Last year, when the complete draft NRC was published on July 30, the fate of orphaned and homeless children got shrouded in a similar doubt. Among the 40-lakh-odd people excluded out of a total of around 3.29 crore applicants, names of a majority of such children in Assam had been missing too. The reason for exclusion at that time was the same as now — a lack of clear instructions from the authorities.
Paresh Baidyakar says that he had applied for around 150 children living in his village in Hojai at the time of the application round in 2015. Among other things, the documents used for the purpose included detailed records of where the children had been brought from and how long they had been living under their care.
“But not a single name came up in the draft NRC published last year.
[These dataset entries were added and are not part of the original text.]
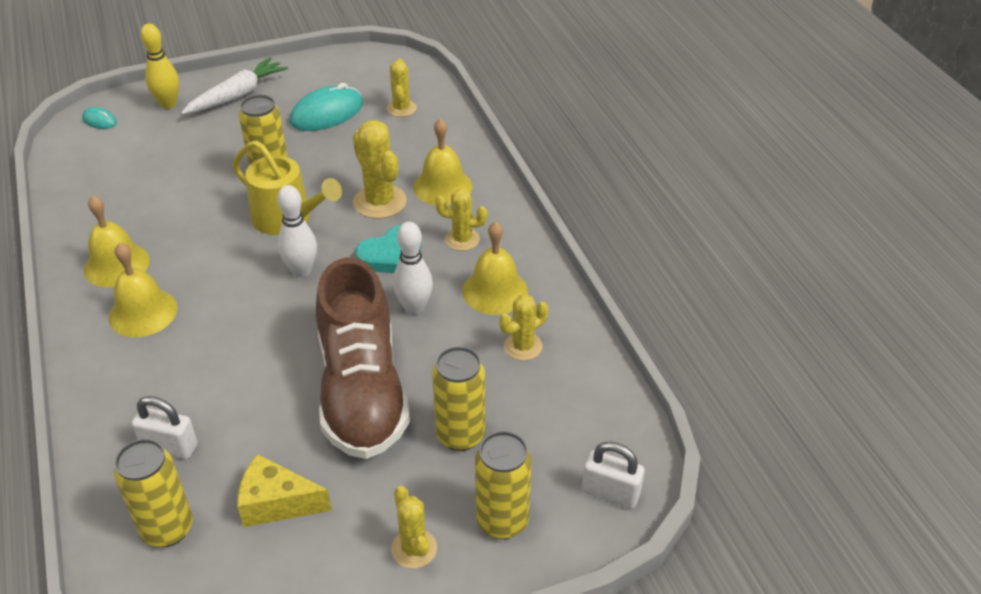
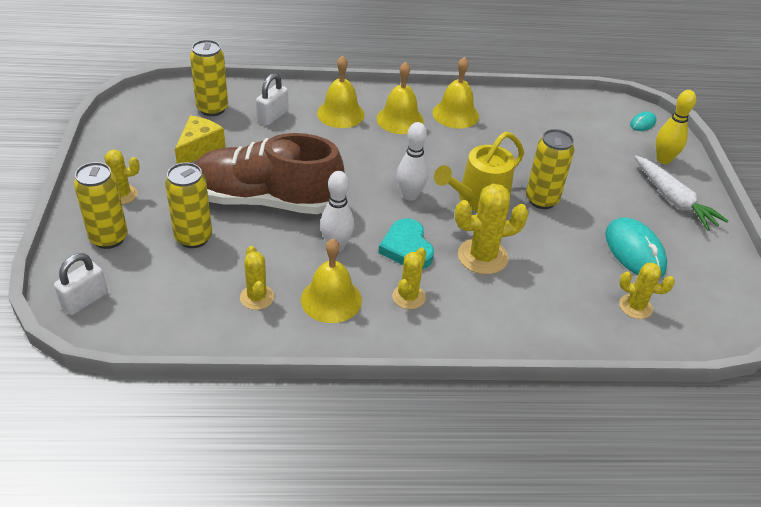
camera: 105 degrees right, 0 degrees up
yellow bell [413,118,473,206] -> yellow bell moved to [317,55,365,128]

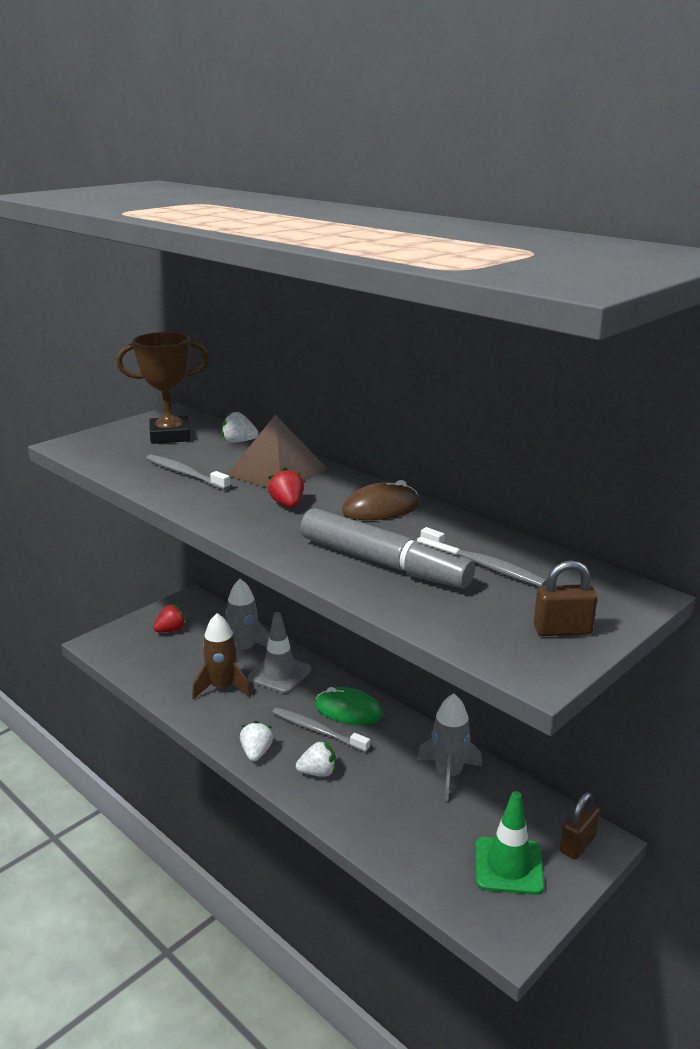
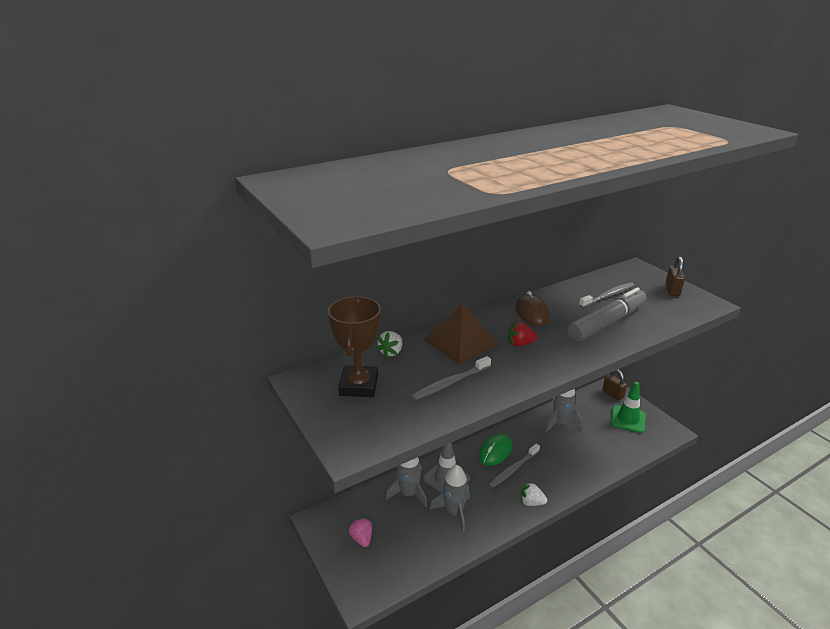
camera: 75 degrees left, 5 degrees up
red strawberry [153,604,186,632] -> pink strawberry [348,517,372,547]
brown rocket [192,613,251,699] -> grey rocket [430,465,470,532]
white strawberry [296,741,336,777] -> none

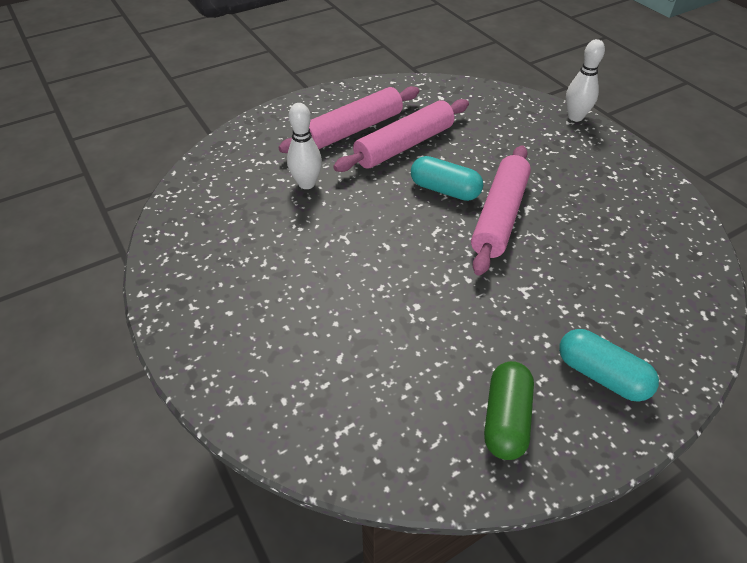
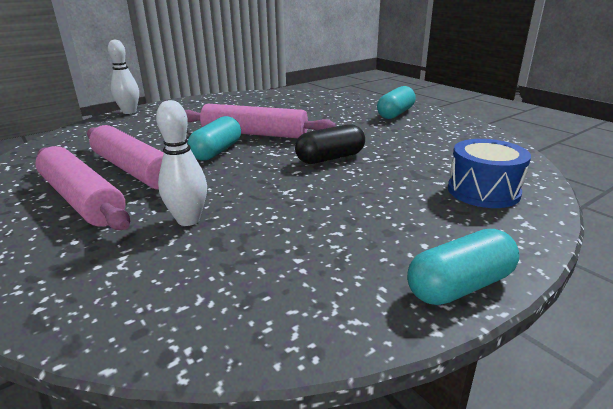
camera: 95 degrees left, 20 degrees down
green capsule [484,361,534,460] -> none
none -> black capsule [295,124,365,164]
none -> turquoise capsule [407,229,520,305]
none -> blue drum [448,139,531,208]

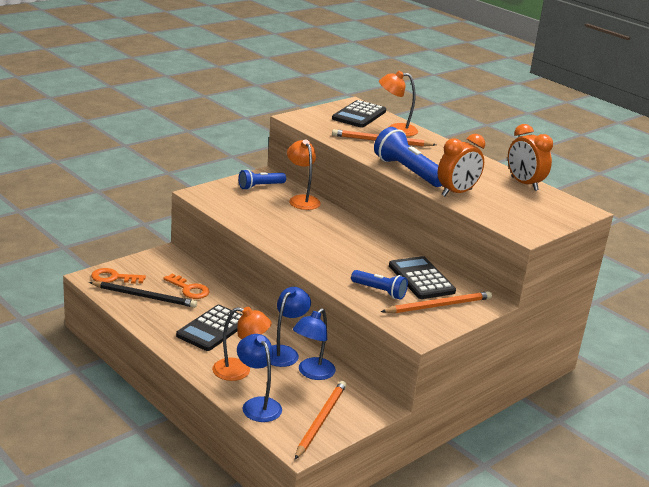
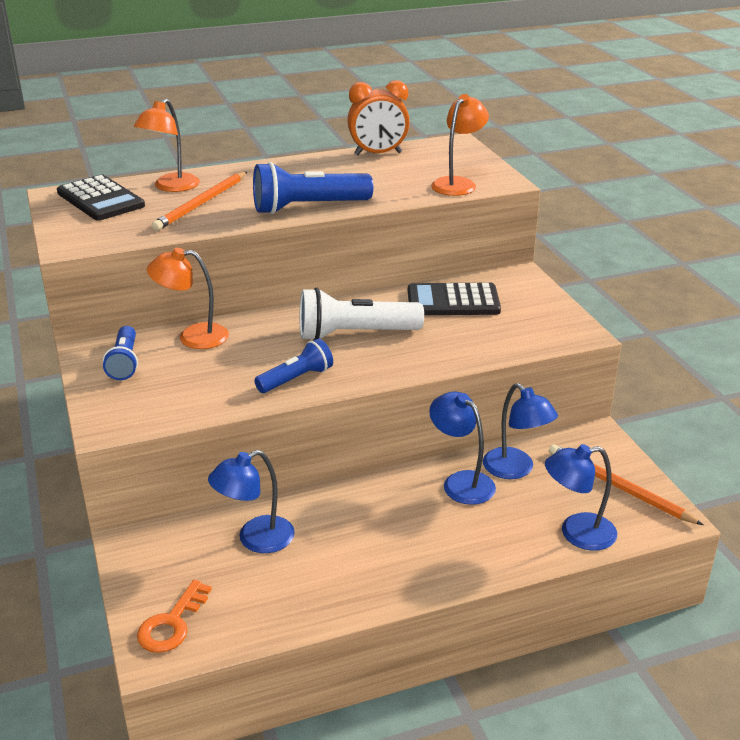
camera: 65 degrees left, 5 degrees up
black pencil [89,281,197,308] -> none
orange key [163,273,210,299] -> blue lamp [208,450,295,553]
black calculator [176,305,242,351] -> none
orange lamp [212,307,272,381] -> orange lamp moved to [431,94,489,196]
blue flashlight [351,270,408,300] -> blue flashlight moved to [254,338,333,393]
orange pencil [381,291,492,313] -> none
orange clock [438,134,485,196] -> none
none -> white flashlight [300,288,424,340]

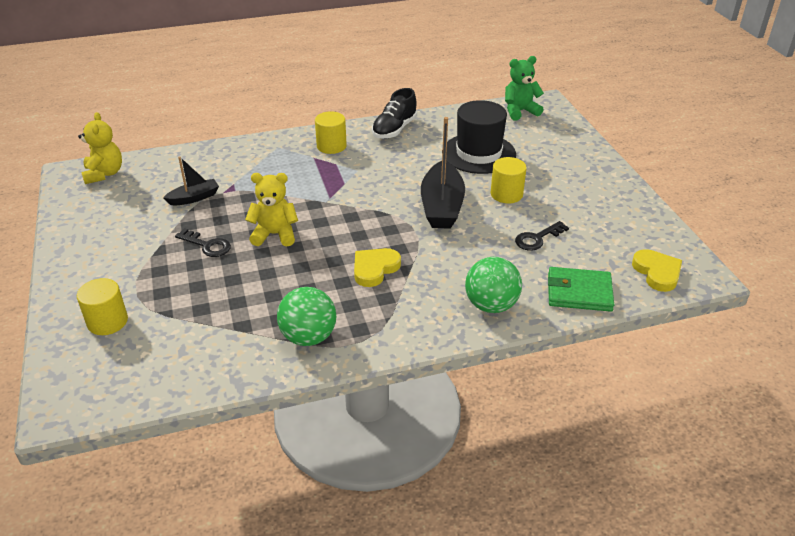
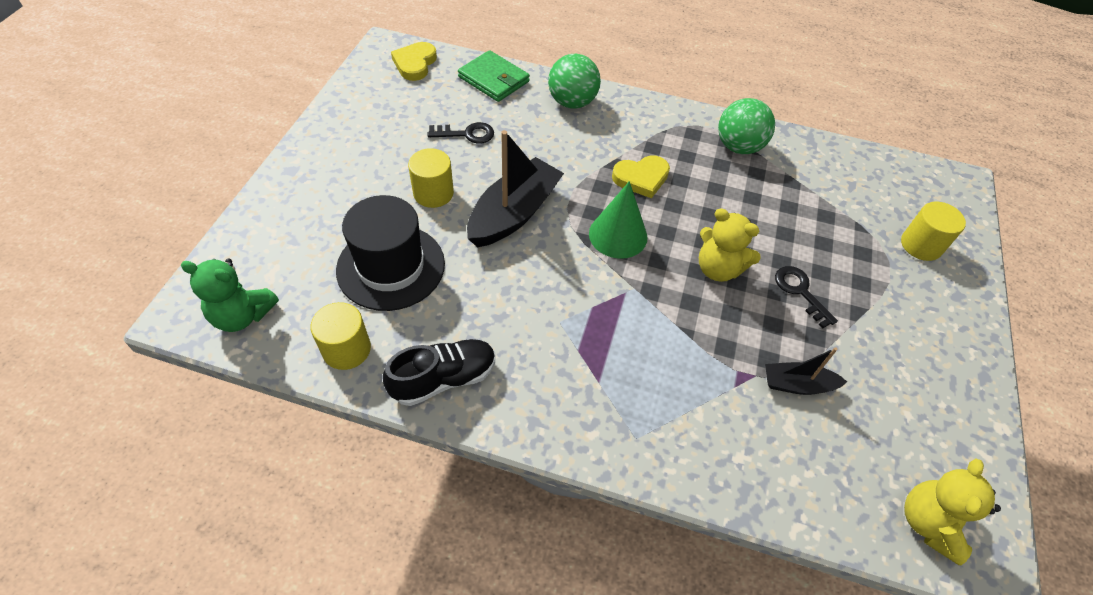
camera: 150 degrees left, 15 degrees up
yellow cylinder [315,111,347,154] -> yellow cylinder moved to [310,302,371,370]
none -> green cone [589,181,647,259]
This, we learned later, was because no standard rule had existed till then to cover such cases,” he says.
Father Lukose Cheruvalel, who headed the Snehalaya Child Care Institute in Guwahati between 2001 and late 2015, claims that he had led a delegation in early 2015 to meet Prateek Hajela, the NRC State Coordinator, to raise the issue of orphaned and homeless children in the state.
“We had met him even before the application round for NRC began in mid-2015. This was done so that a proper mechanism could be put in place by the time the process had actually started,” Cheruvalel says.
But to Cheruvalel’s surprise, when the draft NRC came out in July last year, it left out most of these orphan children. He opines: “Given the appeal we had made earlier, to see the names of those excluded children only because of the absence of proper rules in the process, was in a way a denial of juvenile justice.”
The problem was however addressed eventually, but not before November. A series of guidelines, approved by the Supreme Court and labelled as the Standard Operating Procedure (SOP), came in place to lay down a set of modalities.
These were to be followed for two purposes: first, reapplication for those whose names were omitted from the draft NRC; and second, for raising objections against allegedly suspect names included in the draft NRC. The process, known as ‘Claims and Objections’, ran between September 25 and December 31 last year. All such claims and objections began to be verified by the NRC authority shortly after that.
Regarding the orphaned and destitute children, the SOP adopted a relaxed stance. Simply put, it stated that unlike other applicants, the documents submitted by the institutional homes on the children’s behalf will not require to be supported by anything else. Their citizenship, the clause continued, will be ascertained after the necessary verification of those papers by a committee of certain specified officials at the circle and district levels.
According to Subodh Das, this was a breather to all of them. He says that the authorised committee now accepted and verified the same sets of documents that had not been considered earlier.
“This allowed us to reapply for 140 children who had been left out last year. We have been assured that all of them will find their names in the upcoming citizens’ register on August 31,” Das adds with satisfaction.
While the SOP has plugged the initial procedural loopholes, there still remain a few loose ends to tie up. The problem surrounding the children who have joined care homes after 2015 is the most immediate one.
However, as things stand at the moment, in the run-up to August 31, all one can do is wait and pray.
“Now that there is hardly any time left, we just hope that the authority will deal with all such cases on a priority basis after the NRC publication. They should come up with something similar to last year’s SOP,” says Anamika Baruah, a Coordinator at Snehalaya in Guwahati, who, like many others, is happy with the manner in which the SOP addressed the previous shortcomings relating to the orphans. “If such modalities come into effect again, we believe all the remaining children can be easily included in the citizens’ register. There shouldn’t be much of a bother. But till then, let’s just wait and watch,” she sums up with anticipation.